Teachers hold demonstration in response to contract negotiation impasse
February 22, 2016
On Monday, Feb. 22, approximately 50 teachers walked out of the high school at 3 p.m. in response to floundering contract negotiations with the School Committee. 3 p.m. was the chosen time because the educator’s contract dictates that the work day ends at 3 p.m.. Teachers routinely stay at the high school past 3 p.m. to help students or to perform tasks. The Brookline Educators Union wanted to show just how much extra time teachers put in beyond what their contract dictates.
President of the BEU Jessica Wender-Shubow attended the walk out and explained why Monday was such an important day for the event.
“The reason why Monday is important is it has long been the day where the union has had its meetings,” Wender-Shubow said. “If the district schedules other events on Monday afternoon, they are saying, ‘we don’t want you to be a part of a strong union, or we will make it difficult.’ The fact that it is on a Monday is important.”
According to Wender-Shubow, the district had scheduled a meeting with a possible future superintendent during the Monday afternoon.
“We had a meeting with one of the candidates for superintendent. For teachers, that’s very disrespectful. It’s very disrespectful towards the teachers to not ask if this was a time we could meet,” Wender-Shubow said.
History teacher Malcolm Cawthorne said that teachers have many other school-related duties that they are not contractually obligated to fulfill, but do so in order to provide meaningful education.

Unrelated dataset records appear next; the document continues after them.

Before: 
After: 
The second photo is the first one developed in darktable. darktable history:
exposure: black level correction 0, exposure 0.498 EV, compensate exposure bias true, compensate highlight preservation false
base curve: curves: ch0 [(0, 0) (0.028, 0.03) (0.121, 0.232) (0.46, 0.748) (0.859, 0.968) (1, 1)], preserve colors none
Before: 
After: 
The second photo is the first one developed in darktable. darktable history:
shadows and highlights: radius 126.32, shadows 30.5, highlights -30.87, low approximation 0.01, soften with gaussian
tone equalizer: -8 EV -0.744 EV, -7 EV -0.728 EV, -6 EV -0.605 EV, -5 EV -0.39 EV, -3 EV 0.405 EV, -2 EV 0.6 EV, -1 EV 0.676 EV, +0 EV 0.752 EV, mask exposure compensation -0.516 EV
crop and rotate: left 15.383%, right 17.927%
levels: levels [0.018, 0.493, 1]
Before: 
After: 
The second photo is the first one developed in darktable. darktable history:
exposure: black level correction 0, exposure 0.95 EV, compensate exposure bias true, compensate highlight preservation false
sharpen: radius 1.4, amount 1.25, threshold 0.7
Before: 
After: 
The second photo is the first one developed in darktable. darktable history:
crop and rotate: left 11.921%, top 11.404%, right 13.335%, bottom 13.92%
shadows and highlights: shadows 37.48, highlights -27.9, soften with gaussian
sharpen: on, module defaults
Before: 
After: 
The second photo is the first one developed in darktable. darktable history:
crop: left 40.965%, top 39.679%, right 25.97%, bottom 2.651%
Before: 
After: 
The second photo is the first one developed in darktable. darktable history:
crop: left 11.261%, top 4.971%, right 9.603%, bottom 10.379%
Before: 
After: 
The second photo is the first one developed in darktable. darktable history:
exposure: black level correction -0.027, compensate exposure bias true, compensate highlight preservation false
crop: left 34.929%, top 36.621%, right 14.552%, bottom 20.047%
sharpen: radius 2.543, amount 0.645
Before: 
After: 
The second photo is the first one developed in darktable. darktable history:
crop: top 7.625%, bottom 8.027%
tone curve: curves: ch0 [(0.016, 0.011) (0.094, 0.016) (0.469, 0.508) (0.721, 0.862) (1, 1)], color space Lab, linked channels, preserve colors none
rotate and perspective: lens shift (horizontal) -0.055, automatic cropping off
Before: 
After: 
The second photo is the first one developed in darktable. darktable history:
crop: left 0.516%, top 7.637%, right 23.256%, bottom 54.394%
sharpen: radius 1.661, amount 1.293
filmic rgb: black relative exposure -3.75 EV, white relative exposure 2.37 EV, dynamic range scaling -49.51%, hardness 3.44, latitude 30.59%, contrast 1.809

“I’ll speak for myself, but I think there’s a general feeling that our professionalism is not being respected by the School Committee, and therefore if we want to hold this to a professional ideal that follows a contract to the letter, then you’re really going to lose out on quality education,” Cawthorne said.
Cawthorne also said that the walkout was important in establishing a degree of unity among the teachers.
“It’s nice to know that you’re in the boat with some other people and that’s important,” Cawthorne said, “especially if you feel like you’re not getting the treatment and the expectation of professional respect.”